例えば、Excelで顧客管理をしていると、誤ってファイルを削除したのにバックアップがなかった、複数人で更新しているので最新のファイルがどれだかわからなくなった、などの問題が起こります。そんな場合、Googleが提供するSpreadSheetなどのクラウドツールに移行するだけで、自動でバックアップされて、複数人で同時に編集することもできるようになります。

 こんなちょっとしたことでも、ファイルがなくなったり最新版がわからなくなったりするトラブルへの対応時間がなくなります。この改善で得られる時間はわずかでも、積み重なることで複利的に生産性は向上していきます。

 まずは小さく始めることです。そして、継続的に業務改善を続けていくことができれば、ビックバン方式での業務改革よりも大きな効果を上げることができて、止まることなく改善が続いていきます。改善が続くことは大きな価値を産みます。

新しい働き方を実現する「業務ハック」

 私たちのいるIT業界には「ハック」という言葉があります。もともとはコンピュータの「ハッキング」からの言葉ですが、その応用として、様々な場面で行われる気の利いた工夫のことです。
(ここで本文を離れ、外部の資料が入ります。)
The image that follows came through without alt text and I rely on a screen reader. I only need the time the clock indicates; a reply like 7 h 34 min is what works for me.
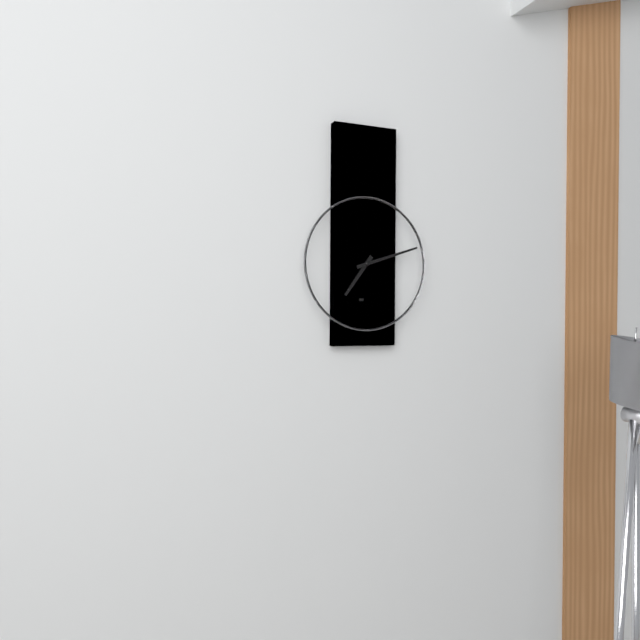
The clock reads 7 h 12 min
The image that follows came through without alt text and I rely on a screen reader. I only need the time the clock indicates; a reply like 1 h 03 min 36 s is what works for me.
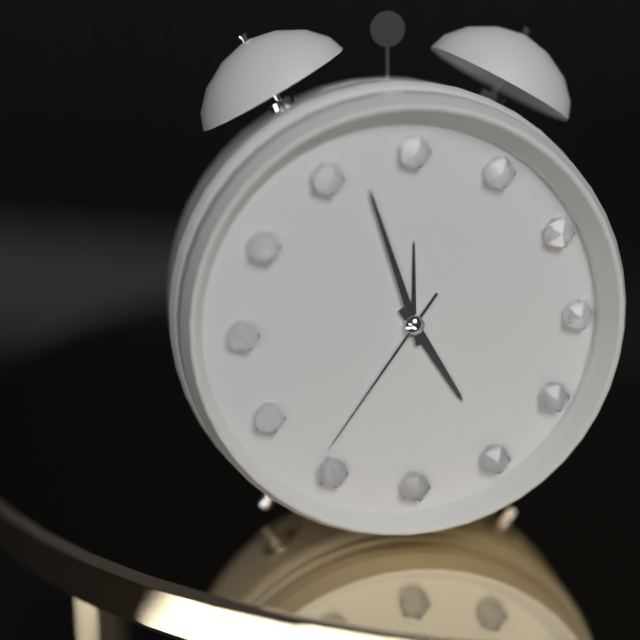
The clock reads 4 h 57 min 36 s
「ライフハック」という言葉なら聞いたことのある人もいるのではないでしょうか。ちなみに、ハッキングというと、コンピュータに不正侵入する悪者のイメージがあるかもしれませんが、現在それはクラッキングと呼ばれ、ハッキングと区別されています。ハッカーは正義の味方です。

 業務改善の方法として、大げさな改革ではなく、現場目線で改善すること。それも、便利なツールを組み合わせて、より便利に、より効率よくしていくために、ずっと繰り返しながら改善していく。

 そうした業務改善の方法を、業務をハックすることから「業務ハック」と呼んでいます。次回からは、当社での事例をもとに「業務ハック」の詳細なノウハウを紹介していきます。本連載を通じて業務ハックを知り、みなさんの会社で業務改善を始めるきっかけになれば幸いです。